Convert the text read from every page in these records into a single numbered list with one line per item, omitting blank lines and the pictures.

[DATASET EXCERPTS]

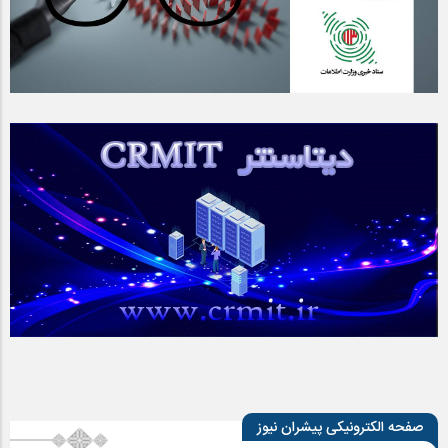
صفحه الکترونیکی پیشران نیوز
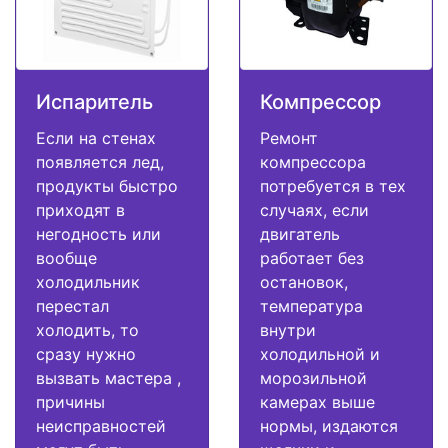
Испаритель
Компрессор
Если на стенах
Ремонт
появляется лед,
компрессора
продукты быстро
потребуется в тех
приходят в
случаях, если
негодность или
двигатель
вообще
работает без
холодильник
остановок,
перестал
температура
холодить, то
внутри
сразу нужно
холодильной и
вызвать мастера ,
морозильной
причины
камерах выше
неисправностей
нормы, издаются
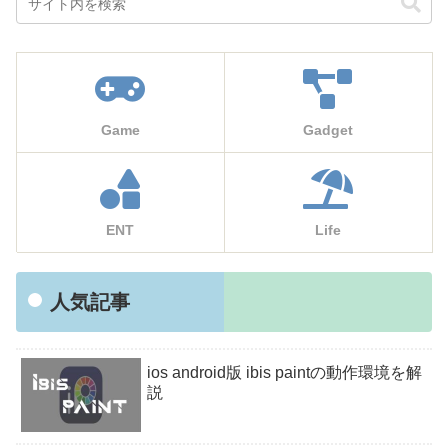
Game
Gadget
ENT
Life
人気記事
ios android版 ibis paintの動作環境を解
説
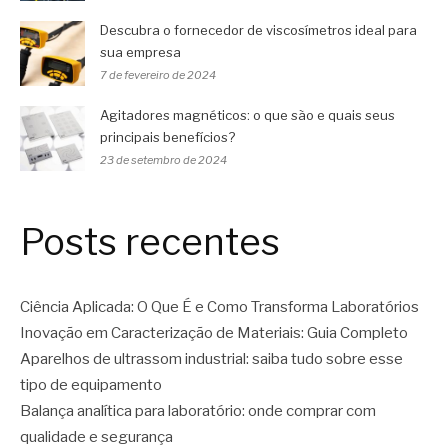
Descubra o fornecedor de viscosímetros ideal para
sua empresa
7 de fevereiro de 2024
Agitadores magnéticos: o que são e quais seus
principais benefícios?
23 de setembro de 2024
Posts recentes
Ciência Aplicada: O Que É e Como Transforma Laboratórios
Inovação em Caracterização de Materiais: Guia Completo
Aparelhos de ultrassom industrial: saiba tudo sobre esse
tipo de equipamento
Balança analítica para laboratório: onde comprar com
qualidade e segurança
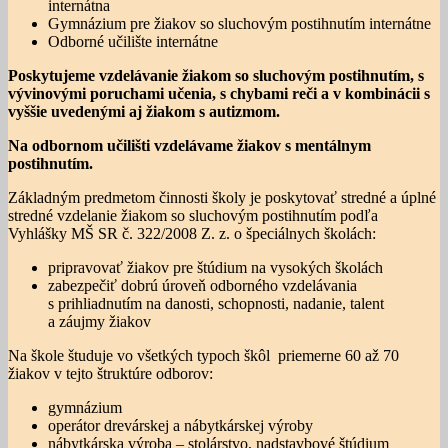
internátna
Gymnázium pre žiakov so sluchovým postihnutím internátne
Odborné učilište internátne
Poskytujeme vzdelávanie žiakom so sluchovým postihnutím, s
vývinovými poruchami učenia, s chybami reči a v kombinácii s
vyššie uvedenými aj žiakom s autizmom.
Na odbornom učilišti vzdelávame žiakov s mentálnym
postihnutím.
Základným predmetom činnosti školy je poskytovať stredné a úplné
stredné vzdelanie žiakom so sluchovým postihnutím podľa
Vyhlášky MŠ SR č. 322/2008 Z. z. o špeciálnych školách:
pripravovať žiakov pre štúdium na vysokých školách
zabezpečiť dobrú úroveň odborného vzdelávania
s prihliadnutím na danosti, schopnosti, nadanie, talent
a záujmy žiakov
Na škole študuje vo všetkých typoch škôl priemerne 60 až 70
žiakov v tejto štruktúre odborov:
gymnázium
operátor drevárskej a nábytkárskej výroby
nábytkárska výroba – stolárstvo, nadstavbové štúdium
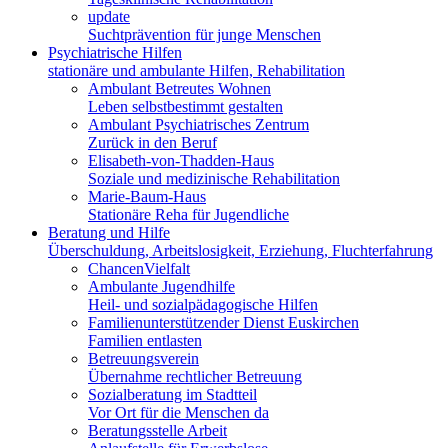
update
53913
Suchtprävention für junge Menschen
Psychiatrische Hilfen
stationäre und ambulante Hilfen, Rehabilitation
Ambulant Betreutes Wohnen
Leben selbstbestimmt gestalten
Ambulant Psychiatrisches Zentrum
Zurück in den Beruf
Elisabeth-von-Thadden-Haus
Soziale und medizinische Rehabilitation
Marie-Baum-Haus
Stationäre Reha für Jugendliche
Beratung und Hilfe
Überschuldung, Arbeitslosigkeit, Erziehung, Fluchterfahrung
ChancenVielfalt
Ambulante Jugendhilfe
Heil- und sozialpädagogische Hilfen
Familienunterstützender Dienst Euskirchen
Familien entlasten
Betreuungsverein
Übernahme rechtlicher Betreuung
Sozialberatung im Stadtteil
Vor Ort für die Menschen da
Beratungsstelle Arbeit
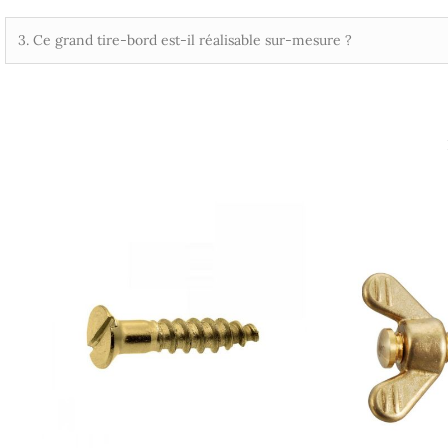
3. Ce grand tire-bord est-il réalisable sur-mesure ?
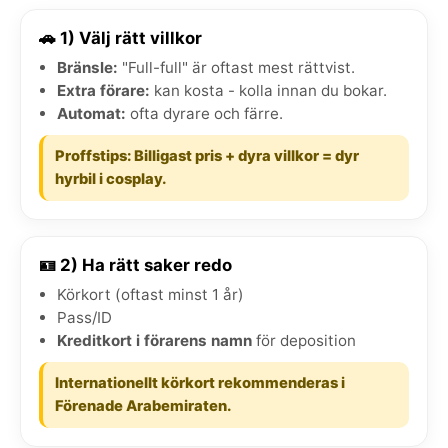
🚗 1) Välj rätt villkor
Bränsle:
"Full-full" är oftast mest rättvist.
Extra förare:
kan kosta - kolla innan du bokar.
Automat:
ofta dyrare och färre.
Proffstips: Billigast pris + dyra villkor = dyr
hyrbil i cosplay.
🪪 2) Ha rätt saker redo
Körkort (oftast minst 1 år)
Pass/ID
Kreditkort i förarens namn
för deposition
Internationellt körkort rekommenderas i
Förenade Arabemiraten.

[/DATASET EXCERPTS]

SOLUTION FOR THIS PROBLEM
1. صفحه الکترونیکی پیشران نیوز
2. Испаритель
3. Компрессор
4. Если на стенах
5. Ремонт
6. появляется лед,
7. компрессора
8. продукты быстро
9. потребуется в тех
10. приходят в
11. случаях, если
12. негодность или
13. двигатель
14. вообще
15. работает без
16. холодильник
17. остановок,
18. перестал
19. температура
20. холодить, то
21. внутри
22. сразу нужно
23. холодильной и
24. вызвать мастера ,
25. морозильной
26. причины
27. камерах выше
28. неисправностей
29. нормы, издаются
30. Game
31. Gadget
32. ENT
33. Life
34. 人気記事
35. ios android版 ibis paintの動作環境を解
36. 説
37. Descubra o fornecedor de viscosímetros ideal para
38. sua empresa
39. 7 de fevereiro de 2024
40. Agitadores magnéticos: o que são e quais seus
41. principais benefícios?
42. 23 de setembro de 2024
43. Posts recentes
44. Ciência Aplicada: O Que É e Como Transforma Laboratórios
45. Inovação em Caracterização de Materiais: Guia Completo
46. Aparelhos de ultrassom industrial: saiba tudo sobre esse
47. tipo de equipamento
48. Balança analítica para laboratório: onde comprar com
49. qualidade e segurança
50. internátna
51. Gymnázium pre žiakov so sluchovým postihnutím internátne
52. Odborné učilište internátne
53. Poskytujeme vzdelávanie žiakom so sluchovým postihnutím, s
54. vývinovými poruchami učenia, s chybami reči a v kombinácii s
55. vyššie uvedenými aj žiakom s autizmom.
56. Na odbornom učilišti vzdelávame žiakov s mentálnym
57. postihnutím.
58. Základným predmetom činnosti školy je poskytovať stredné a úplné
59. stredné vzdelanie žiakom so sluchovým postihnutím podľa
60. Vyhlášky MŠ SR č. 322/2008 Z. z. o špeciálnych školách:
61. pripravovať žiakov pre štúdium na vysokých školách
62. zabezpečiť dobrú úroveň odborného vzdelávania
63. s prihliadnutím na danosti, schopnosti, nadanie, talent
64. a záujmy žiakov
65. Na škole študuje vo všetkých typoch škôl priemerne 60 až 70
66. žiakov v tejto štruktúre odborov:
67. gymnázium
68. operátor drevárskej a nábytkárskej výroby
69. nábytkárska výroba – stolárstvo, nadstavbové štúdium
70. update
71. 53913
72. Suchtprävention für junge Menschen
73. Psychiatrische Hilfen
74. stationäre und ambulante Hilfen, Rehabilitation
75. Ambulant Betreutes Wohnen
76. Leben selbstbestimmt gestalten
77. Ambulant Psychiatrisches Zentrum
78. Zurück in den Beruf
79. Elisabeth-von-Thadden-Haus
80. Soziale und medizinische Rehabilitation
81. Marie-Baum-Haus
82. Stationäre Reha für Jugendliche
83. Beratung und Hilfe
84. Überschuldung, Arbeitslosigkeit, Erziehung, Fluchterfahrung
85. ChancenVielfalt
86. Ambulante Jugendhilfe
87. Heil- und sozialpädagogische Hilfen
88. Familienunterstützender Dienst Euskirchen
89. Familien entlasten
90. Betreuungsverein
91. Übernahme rechtlicher Betreuung
92. Sozialberatung im Stadtteil
93. Vor Ort für die Menschen da
94. Beratungsstelle Arbeit
95. 3. Ce grand tire-bord est-il réalisable sur-mesure ?
96. 🚗 1) Välj rätt villkor
97. Bränsle:
98. "Full-full" är oftast mest rättvist.
99. Extra förare:
100. kan kosta - kolla innan du bokar.
101. Automat:
102. ofta dyrare och färre.
103. Proffstips: Billigast pris + dyra villkor = dyr
104. hyrbil i cosplay.
105. 🪪 2) Ha rätt saker redo
106. Körkort (oftast minst 1 år)
107. Pass/ID
108. Kreditkort i förarens namn
109. för deposition
110. Internationellt körkort rekommenderas i
111. Förenade Arabemiraten.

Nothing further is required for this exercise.